As the entourage shuffled by, Rick Wright turned to his 3-year-old daughter, Grace, and asked, “Did you see Humpty Dumpty?” to which Grace smiled and said “Humpty Dumpty, yeah!”
Not one word about the rabbit.
Just where in the pecking order the Easter Bunny fits has always been something of a vexing conundrum.
Now with Santa Claus, there’s never been any doubt about his top-tier status. A guy with that much swag to hand out once a year? Get outta here. Santa shows up at Hyde Park, even on Easter Sunday, and the people clap their hands off.
The Tooth Fairy is someone a kid is never going to meet. But anybody with that many quarters, 50-cent pieces and dollar bills to slip under complete strangers’ pillows — just for losing their baby teeth? That’s one applause-worthy mythical figure.
Still, 15-year-old Adrian Lara, the Cristo Rey High School student in the bunny suit with its droopy ears and adorable pink tail, didn’t mind the lack of respect.
After all, he doesn’t exactly consider himself the Easter Bunny, vaunted bearer of chocolate eggs, malted milk balls and Peeps.
“Easter Bunny helper” is more his role, he said.
He helped Sunday by planting his furry behind on the middle of three straw bales in front of a colorful backdrop propped against a tree. By the ones, twos, threes and fours, kids sat next to him at the urging of their camera-wielding parents, while elsewhere in the park longer lines formed for the petting zoo, the pony rides and snacks.
And all of it, like the candy in the egg hunt, provided free by the event’s sponsors: Pilgrim Center Inc., Hyde Park Neighborhood Association, the Kansas City Parks & Recreation Department and KC Complete Auto Service.

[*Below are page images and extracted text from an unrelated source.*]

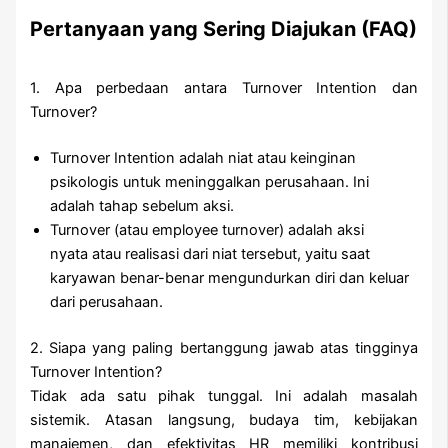
Pertanyaan yang Sering Diajukan (FAQ)
1. Apa perbedaan antara Turnover Intention dan
Turnover?
Turnover Intention adalah niat atau keinginan
psikologis untuk meninggalkan perusahaan. Ini
adalah tahap sebelum aksi.
Turnover (atau employee turnover) adalah aksi
nyata atau realisasi dari niat tersebut, yaitu saat
karyawan benar-benar mengundurkan diri dan keluar
dari perusahaan.
2. Siapa yang paling bertanggung jawab atas tingginya
Turnover Intention?
Tidak ada satu pihak tunggal. Ini adalah masalah
sistemik. Atasan langsung, budaya tim, kebijakan
manajemen, dan efektivitas HR memiliki kontribusi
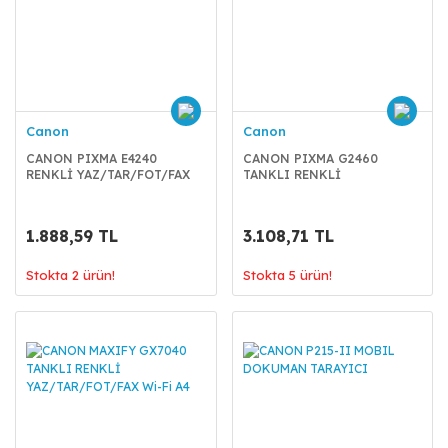
Canon
Canon
CANON PIXMA E4240
CANON PIXMA G2460
RENKLİ YAZ/TAR/FOT/FAX
TANKLI RENKLİ
Wi-Fi A4
YAZ/TAR/FOT A4
1.888,59 TL
3.108,71 TL
Stokta 2 ürün!
Stokta 5 ürün!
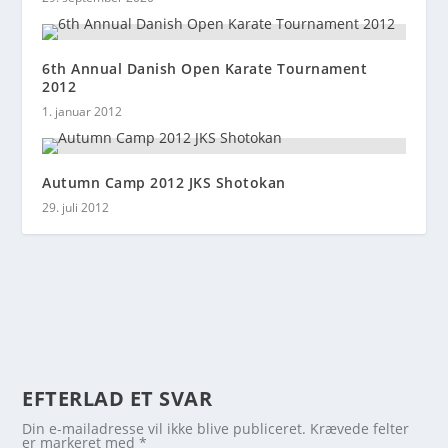
6th Annual Danish Open Karate Tournament
2012
1. januar 2012
Autumn Camp 2012 JKS Shotokan
29. juli 2012
EFTERLAD ET SVAR
Din e-mailadresse vil ikke blive publiceret.
Krævede felter
er markeret med
*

“Smile, Easter Bunny, you’ve got to smile,” Tanisha Garner of Kansas City called out as she and her kids neared the front.
Lara forced a toothless grin as the line began to dissipate. At one point, a family asked the rabbit to leave so they could get their picture taken in front of the backdrop without him.

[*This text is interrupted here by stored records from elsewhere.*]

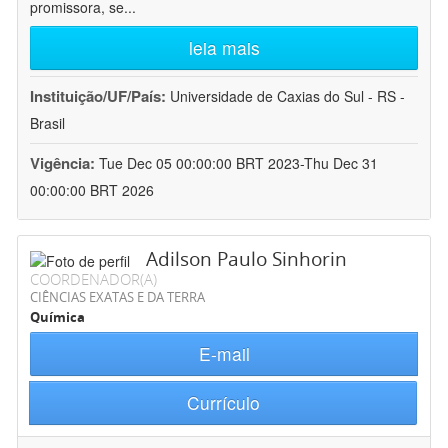
promissora, se
...
leia mais
Instituição/UF/País:
Universidade de Caxias do Sul - RS -
Brasil
Vigência:
Tue Dec 05 00:00:00 BRT 2023-Thu Dec 31
00:00:00 BRT 2026
Adilson Paulo Sinhorin
COORDENADOR(A)
CIÊNCIAS EXATAS E DA TERRA
Química
E-mail
Currículo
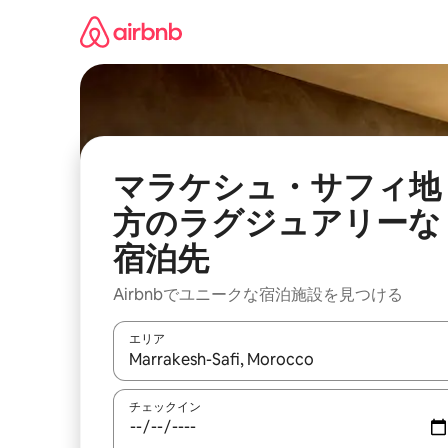
コ
ン
テ
ン
ツ
に
ス
キ
ッ
マラケシュ・サフィ地
プ
方のラグジュアリーな
宿泊先
Airbnbでユニークな宿泊施設を見つける
エリア
検索結果が表示されたら、上下の矢印キーを使っ
チェックイン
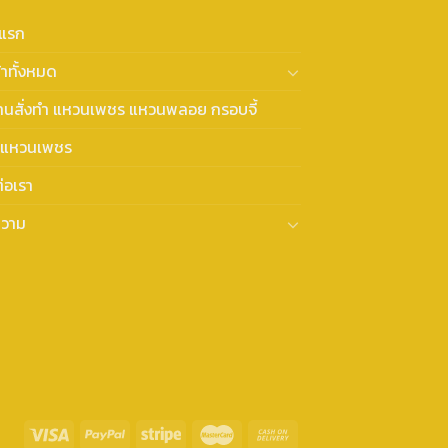
าแรก
้าทั้งหมด
งานสั่งทำ แหวนเพชร แหวนพลอย กรอบจี้
แหวนเพชร
่อเรา
วาม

Then after 25 minutes of photo ops, the Easter Bunny was suddenly alone. Across the park, the egg hunt had begun.
It was a little hot inside that suit, Adrian said as he wiped his brow with one paw and stood to wipe the straw from his haunches with the other.
That’s when Christina Hentzen and her kids Roman, 7, and Aris, 4, walked up.
“Easter Bunny, do you have time for us?” she asked.
They’d timed it right, for as soon as the egg hunt was over, the line formed again. Now it was even longer than before.
Almost as long as the one to pet the donkey and the ducks.